HOW MANY REJECTIONS add up to a realization that you’ll probably never get an agent? Conventional wisdom tells us to stick with the query letters even when there’s a floodtide of rejections. Even after months or years of submitting to publishers and agents.

I recently completed a coming-of-age manuscript and sent over forty query letters to agents (only those with an interest in young adult novels). If you take the word of agents, only the rare query receives a positive response. As soon as my rejections arrive, I discard them.
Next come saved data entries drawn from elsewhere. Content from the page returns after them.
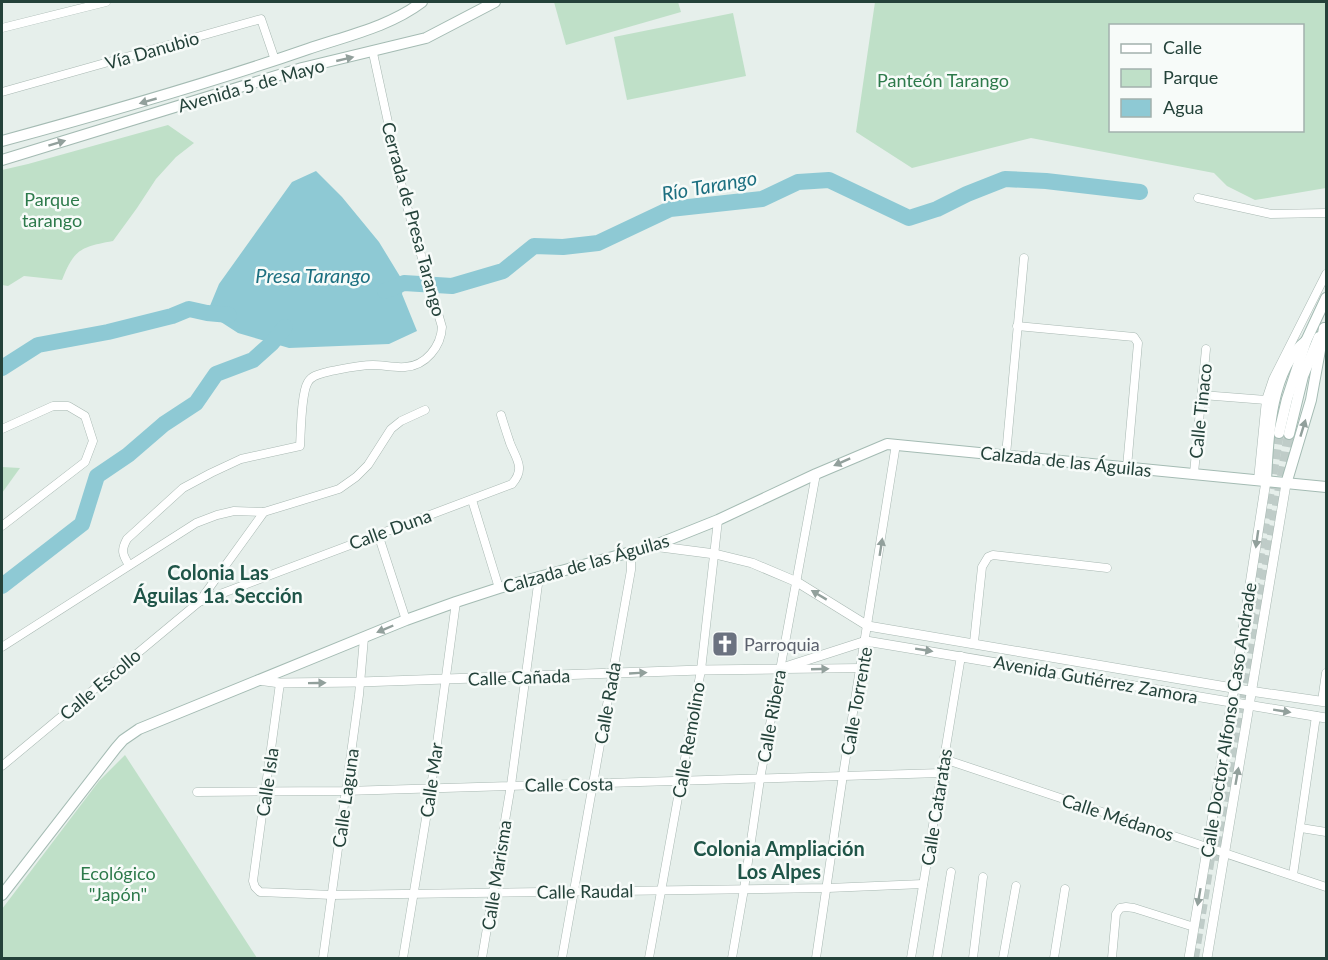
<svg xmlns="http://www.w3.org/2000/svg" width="1328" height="960" font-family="Lato,sans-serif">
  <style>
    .green { fill: #bfe0c8; fill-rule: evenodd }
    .water { fill: #8ec9d4 }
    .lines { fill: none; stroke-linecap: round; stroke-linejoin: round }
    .river { stroke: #8ec9d4; stroke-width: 16 }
    .secondary-tunnel { stroke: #bfccc8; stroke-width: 10; stroke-dasharray: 10 5; stroke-linecap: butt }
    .minor-casing { stroke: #a8b8b2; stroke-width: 9 }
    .tertiary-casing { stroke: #a8b8b2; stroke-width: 10 }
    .secondary-casing { stroke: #a4bbb3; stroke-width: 12 }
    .minor { stroke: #fff; stroke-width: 8 }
    .tertiary { stroke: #fff; stroke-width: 9 }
    .secondary { stroke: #fff; stroke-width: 10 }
    .oneway { fill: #92a09c }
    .labels { text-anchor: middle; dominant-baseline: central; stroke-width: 5; stroke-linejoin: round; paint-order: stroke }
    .street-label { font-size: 18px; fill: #24423a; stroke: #f7fbf9 }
    .park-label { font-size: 18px; fill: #2d7a4b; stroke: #f7fbf9 }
    .worship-label { font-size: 18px; fill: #5b616d; stroke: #f7fbf9; text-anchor: start }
    .water-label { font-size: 20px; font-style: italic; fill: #1c6f80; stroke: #f7fbf9 }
    .neighbourhood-label { font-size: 20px; font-weight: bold; fill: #1f5548; stroke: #f7fbf9 }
  </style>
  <rect width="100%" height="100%" fill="#e6efeb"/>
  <!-- green -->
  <g class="green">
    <polygon points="554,2 678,2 681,12 566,45"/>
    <path d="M875 2H1326V188L1255 200 1227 186 1214 173 1031 138 912 168 856 132ZM1110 26H1302V130H1110Z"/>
    <polygon points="733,13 746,76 627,100 614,37"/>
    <path d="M168 125 194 143 176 157 156 179 137 208 113 241C81 247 74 249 62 280L24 276 8 286 2 285V170L28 164Z"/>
    <polygon points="2,467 20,468 2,493"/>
    <polygon points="125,755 257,958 2,958 2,909 99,781"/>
  </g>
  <!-- water -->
  <polygon class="water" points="316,171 342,197 379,242 404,283 402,294 417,331 389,344 289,348 238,333 207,313 219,284 292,182"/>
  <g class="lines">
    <!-- river -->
    <g class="river">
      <polyline points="385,291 404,283 452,286 503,271 534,246 563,247 598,243 670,209 762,199 798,182 829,180 909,218 937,209 967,194 1005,179 1046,181 1140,192"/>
      <polyline points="2,368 38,345 108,332 172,316 189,309 207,313 229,315"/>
      <polyline points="2,586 82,524 97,476 128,455 164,424 196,403 216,374 253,360 272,343 285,327"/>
    </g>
    <!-- secondary-tunnel -->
    <g class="secondary-tunnel">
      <polyline points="1249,622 1279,433"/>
      <polyline points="1217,861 1289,434"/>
      <polyline points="1194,958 1213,839"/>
    </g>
    <defs>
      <g id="minor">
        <polyline points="2,28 106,2"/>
        <polyline points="2,92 261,19 275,60"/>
        <polyline points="1198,198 1271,214 1326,213"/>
        <polyline points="1017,326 1134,337 1138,343 1127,467"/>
        <polyline points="1202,395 1266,400"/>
        <polyline points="2,429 53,406 68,406 85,416 93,441 85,462 2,526"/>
        <polyline points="1006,455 1024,258"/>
        <polyline points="1194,473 1206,349"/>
        <polyline points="1258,480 1266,400 1273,379 1326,274"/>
        <polyline points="472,500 499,588"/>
        <polyline points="378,534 406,620"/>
        <path d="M129 565C122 554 121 550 127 539L183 488 211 473 241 459 300 446C301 431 301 393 308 382 312 375 320 374 327 372 343 369 357 365 373 365 383 365 395 368 405 367 426 366 441 346 442 327L404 196 373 53"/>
        <path d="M199 602 512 484C526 468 516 459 510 443 507 434 504 425 501 415"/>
        <polyline points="974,642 982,567 988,557 993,555 1107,568"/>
        <polyline points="2,647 196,523 217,515 234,511 264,512 339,489 356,477 368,465 391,429 401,421 425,410"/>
        <polyline points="784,669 861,668"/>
        <polyline points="280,683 253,881 255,887 260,892 332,895 828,888 923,884"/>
        <polyline points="1322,701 1326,673"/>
        <polyline points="944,759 1326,887"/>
        <polyline points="2,766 199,602 264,512"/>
        <polyline points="197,792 345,791 941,773"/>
        <polyline points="1301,828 1326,832"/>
        <polyline points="1293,875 1316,716"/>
        <polyline points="323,958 359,695 364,638"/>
        <polyline points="403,958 431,788 456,602"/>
        <polyline points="482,958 511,785 539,577"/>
        <polyline points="562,958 631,570 631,554"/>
        <polyline points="649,958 701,670 718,520"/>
        <polyline points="732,958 744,889 760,779 816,474"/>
        <polyline points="816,958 843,775 896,444"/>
        <polyline points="911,958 961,656"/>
        <polyline points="937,958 951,872"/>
        <polyline points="973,958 983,877"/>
        <polyline points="1003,958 1016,886"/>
        <polyline points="1054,958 1065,889"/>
        <polyline points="1112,958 1116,914 1120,908 1126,907 1134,908 1194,927"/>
      </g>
      <g id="tertiary">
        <polyline points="653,546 715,554 752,563 797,582 868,626 1250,691 1326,702"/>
        <polyline points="258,680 280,683 360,682 701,670 779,669 866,641 1326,718"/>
        <polyline points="1189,958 1234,688 1266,481"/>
        <polyline points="1207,958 1286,484"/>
      </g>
      <g id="secondary">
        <path d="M2 141C105 113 207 84 308 49 346 36 389 27 422 2"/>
        <polyline points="2,160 302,68 426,38 495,2"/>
        <polyline points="1279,433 1287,399 1306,341 1326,298"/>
        <polyline points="1289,434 1303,376 1319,337"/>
        <path d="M1266 481C1268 439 1270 369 1306 341"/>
        <polyline points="1286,484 1311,400 1324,328"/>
        <polyline points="2,895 116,748 123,740 139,729 406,620 456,602 499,588 653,546 718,520 816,474 887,444 1326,487"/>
      </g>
    </defs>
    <!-- minor casing -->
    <use href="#minor" class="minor-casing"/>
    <!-- tertiary casing -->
    <use href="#tertiary" class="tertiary-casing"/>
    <!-- secondary casing -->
    <use href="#secondary" class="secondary-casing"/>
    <!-- minor -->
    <use href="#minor" class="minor"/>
    <!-- tertiary -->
    <use href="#tertiary" class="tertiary"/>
    <!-- secondary -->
    <use href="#secondary" class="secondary"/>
  </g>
  <!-- one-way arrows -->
  <defs><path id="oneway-solid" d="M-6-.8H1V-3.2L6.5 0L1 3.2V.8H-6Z" transform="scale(1.5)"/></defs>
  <g class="oneway">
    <use href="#oneway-solid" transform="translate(345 59) rotate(-13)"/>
    <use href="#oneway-solid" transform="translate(148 101) rotate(164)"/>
    <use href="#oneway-solid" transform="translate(57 143) rotate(-17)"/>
    <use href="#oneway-solid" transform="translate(1303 428) rotate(-73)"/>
    <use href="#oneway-solid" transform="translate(842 462) rotate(156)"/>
    <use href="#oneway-solid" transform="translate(1257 539) rotate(98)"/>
    <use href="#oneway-solid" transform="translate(881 547) rotate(-81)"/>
    <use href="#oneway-solid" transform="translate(819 595) rotate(-149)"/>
    <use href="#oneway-solid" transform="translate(385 629) rotate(157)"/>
    <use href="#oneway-solid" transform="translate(924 650) rotate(9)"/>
    <use href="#oneway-solid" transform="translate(820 669) rotate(-2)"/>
    <use href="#oneway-solid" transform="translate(638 673) rotate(-3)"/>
    <use href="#oneway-solid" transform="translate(317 683) rotate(-1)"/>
    <use href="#oneway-solid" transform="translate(1282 711) rotate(9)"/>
    <use href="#oneway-solid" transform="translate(1237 776) rotate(-80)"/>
    <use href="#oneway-solid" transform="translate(1199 897) rotate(100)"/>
  </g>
  <!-- icons -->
  <defs>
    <symbol id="church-square" viewBox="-11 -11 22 22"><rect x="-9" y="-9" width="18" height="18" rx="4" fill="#6b7280" stroke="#f7fbf9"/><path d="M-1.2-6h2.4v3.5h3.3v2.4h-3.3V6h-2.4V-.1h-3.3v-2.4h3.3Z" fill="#fff"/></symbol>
  </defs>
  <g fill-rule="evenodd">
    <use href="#church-square" x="710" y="629" width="30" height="30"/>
  </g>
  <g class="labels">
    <!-- street labels -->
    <g class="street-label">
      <text transform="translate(152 50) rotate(-16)">Vía Danubio</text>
      <text transform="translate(251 85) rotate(-16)">Avenida 5 de Mayo</text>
      <text transform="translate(414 219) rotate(75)">Cerrada de Presa Tarango</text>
      <text transform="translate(1200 411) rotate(-84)">Calle Tinaco</text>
      <text transform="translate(1066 461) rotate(6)">Calzada de las Águilas</text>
      <text transform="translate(390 529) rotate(-20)">Calle Duna</text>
      <text transform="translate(586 563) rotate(-16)">Calzada de las Águilas</text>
      <text transform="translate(519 677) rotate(-2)">Calle Cañada</text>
      <text transform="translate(1096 679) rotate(10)">Avenida Gutiérrez Zamora</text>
      <text transform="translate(100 684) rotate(-40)">Calle Escollo</text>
      <text transform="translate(856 701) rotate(-80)">Calle Torrente</text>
      <text transform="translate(607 703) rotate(-80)">Calle Rada</text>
      <text transform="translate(771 716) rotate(-80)">Calle Ribera</text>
      <text transform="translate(1228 720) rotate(-81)">Calle Doctor Alfonso Caso Andrade</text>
      <text transform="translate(688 740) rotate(-80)">Calle Remolino</text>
      <text transform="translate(431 780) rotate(-82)">Calle Mar</text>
      <text transform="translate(267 782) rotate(-82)">Calle Isla</text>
      <text transform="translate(569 784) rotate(-1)">Calle Costa</text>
      <text transform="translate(345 798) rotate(-82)">Calle Laguna</text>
      <text transform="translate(936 807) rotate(-81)">Calle Cataratas</text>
      <text transform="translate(1118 817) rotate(18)">Calle Médanos</text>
      <text transform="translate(496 875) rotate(-81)">Calle Marisma</text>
      <text transform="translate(585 891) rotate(-1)">Calle Raudal</text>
    </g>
    <!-- park labels -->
    <g class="park-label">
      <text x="943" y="80">Panteón Tarango</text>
      <text x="52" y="199">Parque<tspan x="52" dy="21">tarango</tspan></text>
      <text x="118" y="873">Ecológico<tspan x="118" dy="21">"Japón"</tspan></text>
    </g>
    <!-- worship labels -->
    <g class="worship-label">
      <text x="744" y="644">Parroquia</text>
    </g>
    <!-- water labels -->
    <g class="water-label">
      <text transform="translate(709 185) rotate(-10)">Río Tarango</text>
      <text x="313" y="275">Presa Tarango</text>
    </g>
    <!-- neighbourhood labels -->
    <g class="neighbourhood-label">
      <text x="218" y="572">Colonia Las<tspan x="218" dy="23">Águilas 1a. Sección</tspan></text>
      <text x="779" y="848">Colonia Ampliación<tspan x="779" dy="23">Los Alpes</tspan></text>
    </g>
  </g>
  <!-- border -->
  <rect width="1328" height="960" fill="none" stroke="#24423a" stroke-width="6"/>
  <!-- legend -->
  <rect x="1109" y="24" width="195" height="108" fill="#f7fbf9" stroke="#a3b1ad" stroke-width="1.5"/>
  <rect x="1121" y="44" width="30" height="9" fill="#ffffff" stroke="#a3b1ad" stroke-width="1.5"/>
  <text x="1163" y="54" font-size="18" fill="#24423a">Calle</text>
  <rect x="1121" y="69" width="30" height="18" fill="#bfe0c8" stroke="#a3b1ad" stroke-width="1.5"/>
  <text x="1163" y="84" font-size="18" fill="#24423a">Parque</text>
  <rect x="1121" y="99" width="30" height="18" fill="#8ec9d4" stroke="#a3b1ad" stroke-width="1.5"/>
  <text x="1163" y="114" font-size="18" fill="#24423a">Agua</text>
</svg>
However, this one was still in my trash and it’s typical of the emails I get: “We receive over 300 manuscripts a week and can only take on a handful of new writers every year.” (Vicki Le Feuvre of the Darley Anderson agency)
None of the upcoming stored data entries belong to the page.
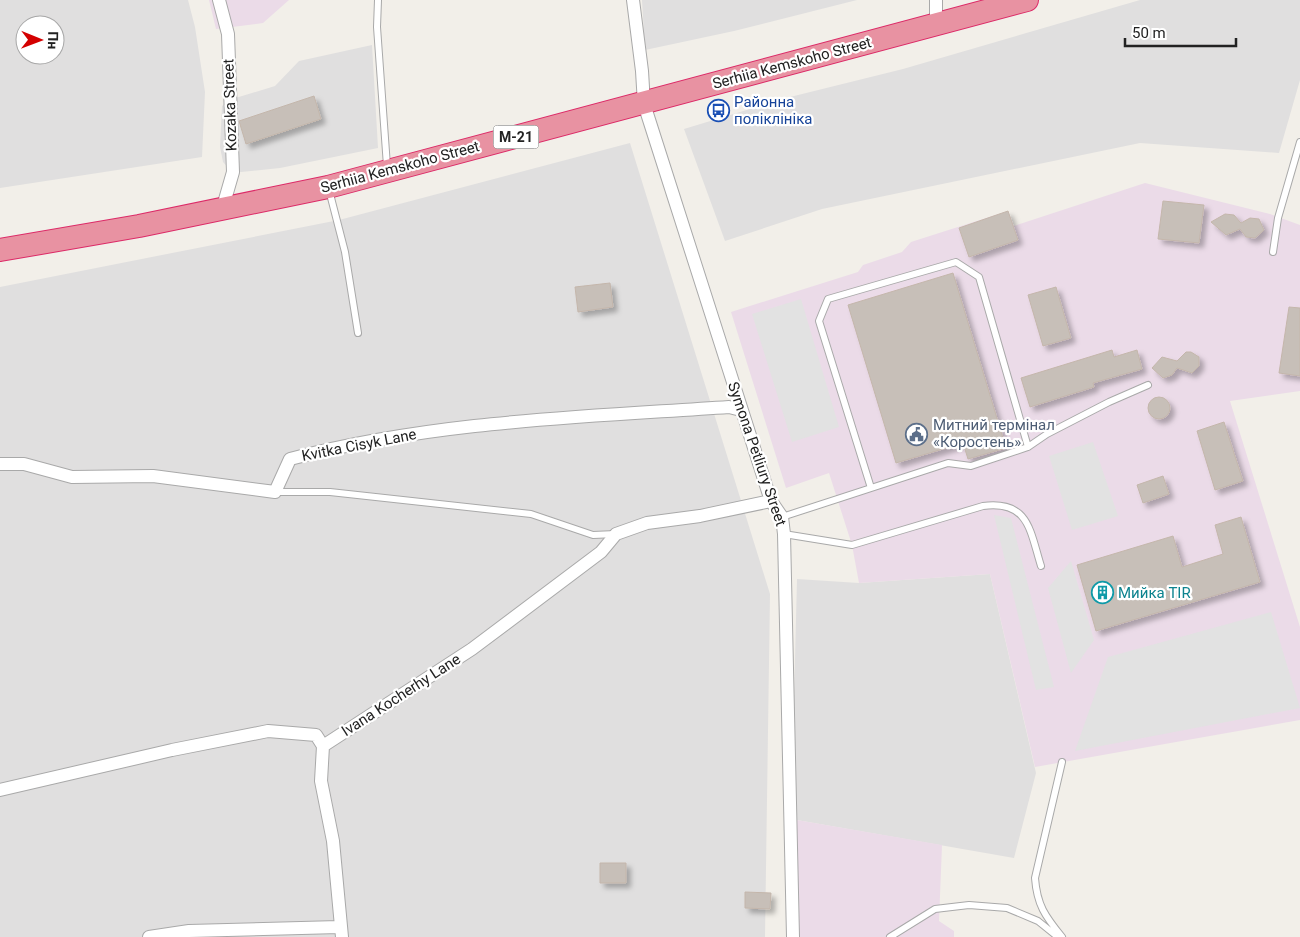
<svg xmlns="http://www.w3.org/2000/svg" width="1300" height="937" font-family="Roboto,sans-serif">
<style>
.residential{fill:#e0dfdf;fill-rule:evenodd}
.industrial{fill:#ebdbe8}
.parking{fill:#e2e2e2}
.building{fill:#c7bfb8;stroke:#c4b6ab;filter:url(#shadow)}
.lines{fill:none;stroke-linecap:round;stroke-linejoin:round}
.lane-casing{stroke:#a9a9a9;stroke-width:8}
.street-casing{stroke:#a9a9a9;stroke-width:14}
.highway-casing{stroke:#dc2a67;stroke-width:24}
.lane{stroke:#fff;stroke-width:6}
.street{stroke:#fff;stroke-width:12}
.highway{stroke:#e892a2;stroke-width:22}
.labels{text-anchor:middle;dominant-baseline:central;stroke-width:4.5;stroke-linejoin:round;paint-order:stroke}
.shield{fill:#fff;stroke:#646464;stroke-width:1}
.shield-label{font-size:14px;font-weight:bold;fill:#222}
.street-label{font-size:15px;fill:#222;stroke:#fff}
.transit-label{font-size:15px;fill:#164399;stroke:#fff;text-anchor:start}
.service-label{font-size:15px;fill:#4e5e75;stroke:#fff;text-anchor:start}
.culture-label{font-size:15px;fill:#0d838f;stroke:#fff;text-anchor:start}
</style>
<defs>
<filter id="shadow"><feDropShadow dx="4.5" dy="4.5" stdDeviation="2.5" flood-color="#0004"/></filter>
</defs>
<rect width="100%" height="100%" fill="#f2efe9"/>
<path class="residential" d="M0 0H188L195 27 205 92 202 157 0 188ZM25 25H55V55H25Z
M642 0H857L734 31 645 50Z
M1140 0H1300V80L1279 153 1140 143 822 209 725 241 684 129 786 98 903 69Z
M372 45 378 148 280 168 241 172 231 171 223 162 220 147 222 106 229 100 275 86 299 61Z
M630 143 770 594 765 937H0V287L339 220Z
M990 574 1036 773 1014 858 791 819 797 579 859 583Z"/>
<path class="industrial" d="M209 0H289L263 23 216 29Z
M1145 183 1270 214 1300 225V391L1230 401 1300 627V720L1035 767 990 574 859 583 852 545 829 473 786 488 731 312 858 272 863 265 902 252 911 242 1008 211 1014 226Z
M791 819 942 845 939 921 954 931V937H790Z"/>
<path class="parking" d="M801 299 839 427 792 442 752 314Z
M1093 442 1118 516 1072 530 1049 456Z
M994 515 1011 518 1054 687 1036 690Z
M1071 561 1094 640 1071 673 1048 588Z
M1271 612 1300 708 1075 751 1108 657Z"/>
<path class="building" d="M314 96 321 119 246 144 239 121Z
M1163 201 1204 205 1199 243 1158 239Z
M1008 211 1018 240 969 257 959 228Z
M1225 214 1234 215 1241 223 1250 218 1259 219 1264 230 1255 238 1246 237 1240 229 1226 235 1211 222Z
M953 273 1006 448 968 459 963 443 896 463 848 305Z
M610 283 613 307 578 312 575 287Z
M1056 287 1071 338 1043 346 1028 295Z
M1289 307 1300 308V376L1279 373Z
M1112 350 1114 357 1137 350 1142 369 1093 383 1094 387 1030 407 1021 378Z
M1186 352H1191L1199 357V366L1192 373 1177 368 1172 375 1163 378 1152 368 1162 357 1177 361Z
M1148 408a11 11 0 1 1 22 0a11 11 0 1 1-22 0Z
M1224 422 1243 481 1215 490 1197 431Z
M1163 476 1169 494 1143 503 1137 485Z
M1241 517 1260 582 1096 631 1077 565 1173 536 1182 567 1223 554 1215 525Z
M600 863H626V883H600Z
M745 892 771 893 770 909 745 908Z"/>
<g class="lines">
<defs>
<path id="lane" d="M378 0 377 27 387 166
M329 190 345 252 358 333
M1273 252 1278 218 1300 142
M871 488 819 321 828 299 956 262 979 277 1028 447
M275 492H330L531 514 593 535 616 534
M782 517 948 463 971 466 1028 447 1047 434 1109 402 1148 385
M784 534 852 545 983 506C1029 500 1030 531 1041 566
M890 937 935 909 969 905 1007 908 1038 921 1058 937
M1062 937C1045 916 1037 905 1035 878L1062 762"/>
<path id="street" d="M219 0 228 34 233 172 222 210
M633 0 642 71 644 104 771 501 782 517 784 534 793 937
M936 24V0
M0 464H24L72 477 153 476 275 492 290 459C433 421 583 417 729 407L741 410
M323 746 321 781 333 841 342 937
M0 790 172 750 268 731 316 735 323 746 472 649 601 552 616 534 647 523 700 516 771 501
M149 937 189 931 339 927"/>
<path id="highway" d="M0 250 139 226 328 187 1027 0"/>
</defs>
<use href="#lane" class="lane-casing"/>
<use href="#street" class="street-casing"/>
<use href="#highway" class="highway-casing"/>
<use href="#lane" class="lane"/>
<use href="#street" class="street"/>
<use href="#highway" class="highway"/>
</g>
<defs>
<symbol id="bus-ring" viewBox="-11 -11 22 22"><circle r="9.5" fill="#fff" stroke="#1a4fb4" stroke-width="1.5"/><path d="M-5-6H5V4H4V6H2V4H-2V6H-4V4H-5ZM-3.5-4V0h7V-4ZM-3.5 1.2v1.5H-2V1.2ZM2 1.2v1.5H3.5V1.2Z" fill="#1a4fb4"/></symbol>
<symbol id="civic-ring" viewBox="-11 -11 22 22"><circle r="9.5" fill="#fff" stroke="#5c6f8a" stroke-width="1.5"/><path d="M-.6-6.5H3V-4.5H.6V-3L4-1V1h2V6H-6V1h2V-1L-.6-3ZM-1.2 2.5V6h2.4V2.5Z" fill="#5c6f8a"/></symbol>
<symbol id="building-ring" viewBox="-11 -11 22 22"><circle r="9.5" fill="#fff" stroke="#0f9aa8" stroke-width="1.5"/><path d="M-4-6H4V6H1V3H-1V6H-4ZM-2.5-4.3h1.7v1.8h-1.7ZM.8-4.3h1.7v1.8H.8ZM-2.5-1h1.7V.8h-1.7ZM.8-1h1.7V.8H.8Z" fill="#0f9aa8"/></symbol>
</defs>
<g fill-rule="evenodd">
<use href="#bus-ring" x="706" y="98" width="25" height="25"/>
<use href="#civic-ring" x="904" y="422" width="25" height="25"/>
<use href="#building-ring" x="1090" y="580" width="25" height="25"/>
</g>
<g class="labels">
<rect class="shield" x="493.5" y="125.5" width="45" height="23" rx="4"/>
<g class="shield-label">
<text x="516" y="137">М-21</text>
</g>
<g class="street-label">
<text transform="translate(792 63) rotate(-15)">Serhiia Kemskoho Street</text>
<text transform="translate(230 105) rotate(-92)">Kozaka Street</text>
<text transform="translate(400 167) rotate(-15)">Serhiia Kemskoho Street</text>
<text transform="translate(359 445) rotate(-11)">Kvitka Cisyk Lane</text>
<text transform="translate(757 454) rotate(71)">Symona Petliury Street</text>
<text transform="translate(401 695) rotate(-33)">Ivana Kocherhy Lane</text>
</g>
<g class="transit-label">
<text x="734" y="102">Районна<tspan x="734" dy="17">поліклініка</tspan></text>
</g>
<g class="service-label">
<text x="933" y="425">Митний термінал<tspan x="933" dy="17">«Коростень»</tspan></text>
</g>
<g class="culture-label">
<text x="1118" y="593">Мийка TIR</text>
</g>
</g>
<g transform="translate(40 40) rotate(91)"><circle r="24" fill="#ffffff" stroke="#a7a7a7"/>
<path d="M0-4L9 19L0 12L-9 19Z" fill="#d40000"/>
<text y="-8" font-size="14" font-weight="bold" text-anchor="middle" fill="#222222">Пн</text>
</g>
<path d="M1125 38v8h111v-8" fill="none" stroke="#222222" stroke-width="2.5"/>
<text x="1132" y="38" font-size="15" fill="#222222" stroke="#ffffff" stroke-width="4" paint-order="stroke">50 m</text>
</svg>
This means a handful of accepted writers from 15,600 queries. It’s to the advantage of agents that their email accounts hardly accommodate the overflow of queries. That we writers continue to query in spite of devastating odds gives them a plethora of choices. This is not meant to disparage hard working agents. They have a difficult function in the best of times, and this isn’t the best of times for books, especially novels. Publishers who are feeling the heat of competition from movies, Netflix, YouTube, etc., pass along the stress to agents.

The internet is packed with advice for us writers to keep querying until we get an agent. Don’t self publish. However, the odds are overwhelming that I’ll never get an agent. Given the advances in computer technology, publish on demand (POD) provides a way to bypass having an agent. The logical choice for me is not whether to query agents, but whether to self publish.

POD has the potential to breathe fresh air into the industry. Whether this will challenge traditional publishing remains to be seen. However, as insistent warnings against self-publishing grow strident, it sounds like traditional publishing is worried.